La plus grande différence entre Trump et Biden réside dans les questions de l’OTAN, de l’Europe et du conflit entre la Russie et l’Ukraine. Certains craignent que Trump n’abandonne l’Ukraine et laisse la Russie remporter la guerre. Trump étant néanmoins voué à demeurer hostile à la Chine, il pourrait s’inquiéter du signal (concernant Taïwan) qu’enverrait une carte blanche pour la Russie en Ukraine. Par ailleurs, ce que souhaite réellement Trump, c’est que les membres européens de l’OTAN dépensent davantage dans la défense. S’ils s’exécutaient, Trump pourrait reconnaître à cette alliance une certaine valeur, dans son pivot vers l’Asie aux fins d’une dissuasion de la Chine.

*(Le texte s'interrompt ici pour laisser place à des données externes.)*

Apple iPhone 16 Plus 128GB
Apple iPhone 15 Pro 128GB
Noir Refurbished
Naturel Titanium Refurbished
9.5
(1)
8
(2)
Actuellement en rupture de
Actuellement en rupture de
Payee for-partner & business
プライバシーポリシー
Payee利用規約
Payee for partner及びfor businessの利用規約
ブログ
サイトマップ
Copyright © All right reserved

La principale manière dont une seconde administration Trump pourrait impacter les marchés résiderait dans ses politiques économiques. Il ne fait aucun doute que les politiques protectionnistes américaines deviendraient plus sévères. Trump a d’ores et déjà fait savoir qu’il imposerait des droits de douane de 10% sur toutes les importations arrivant aux États-Unis (le taux moyen des droits de douane s’élève actuellement à environ 2%), et des droits de douane probablement plus élevés encore sur les importations en provenance de Chine. Une telle décision déclencherait de nouvelles guerres commerciales, non seulement avec des rivaux stratégiques tels que la Chine, mais également avec les alliés de l’Amérique en Europe et en Asie, tels que le Japon et la Corée du Sud.

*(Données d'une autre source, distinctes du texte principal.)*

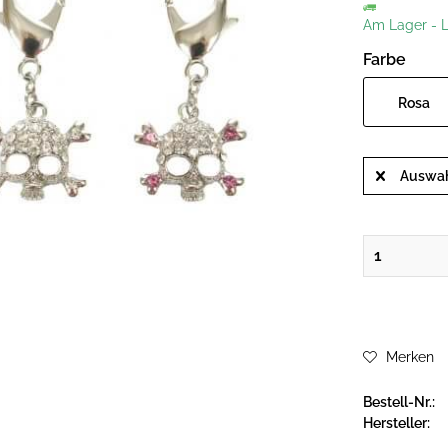
Am Lager
-
L
Farbe
Rosa
Auswah
Merken
Bestell-Nr.:
Hersteller:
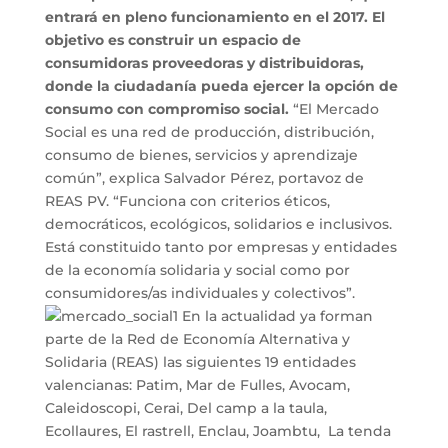
entrará en pleno funcionamiento en el 2017. El
objetivo es construir un espacio de
consumidoras proveedoras y distribuidoras,
donde la ciudadanía pueda ejercer la opción de
consumo con compromiso social.
“El Mercado
Social es una red de producción, distribución,
consumo de bienes, servicios y aprendizaje
común”, explica Salvador Pérez, portavoz de
REAS PV. “Funciona con criterios éticos,
democráticos, ecológicos, solidarios e inclusivos.
Está constituido tanto por empresas y entidades
de la economía solidaria y social como por
consumidores/as individuales y colectivos”.
En la actualidad ya forman
parte de la Red de Economía Alternativa y
Solidaria (REAS) las siguientes 19 entidades
valencianas: Patim, Mar de Fulles, Avocam,
Caleidoscopi, Cerai, Del camp a la taula,
Ecollaures, El rastrell, Enclau, Joambtu, La tenda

Une guerre commerciale mondiale réduirait la croissance et augmenterait l’inflation, ce qui en fait le plus grand risque géopolitique que les marchés devraient envisager dans les mois à venir. Dans un tel scénario, la démondialisation, le découplage, la fragmentation, le protectionnisme, la balkanisation des chaînes d’approvisionnement mondiales et la dédollarisation deviendraient des risques encore plus importants pour la croissance économique et les marchés financiers.

Parmi les autres risques stagflationnistes liés à Trump figurent son attitude négationniste concernant le changement climatique, et la probabilité qu’il tente de remplacer le président de la Réserve fédérale américaine, Jerome Powell, par une figure plus docile et plus conciliante. Enfin, les politiques budgétaires de Trump augmenteraient des déficits déjà trop élevés. Les réductions d’impôts actuellement vouées à expirer seraient en effet prolongées, de même que les dépenses accrues dans la défense et les avantages sociaux. Le risque de voir les défenseurs des obligations bouleverser le marché obligataire avec des rendements beaucoup plus élevés augmenterait. Le creusement des dettes privées et publiques ferait apparaître le spectre d’une crise financière.

Pour reprendre une formule célèbre, «Ce qui compte, c’est l’économie, imbécile!». C’est aujourd'hui l’agenda de politique économique proposé par Trump qui constitue la plus grande menace pour les économies et les marchés à travers le monde.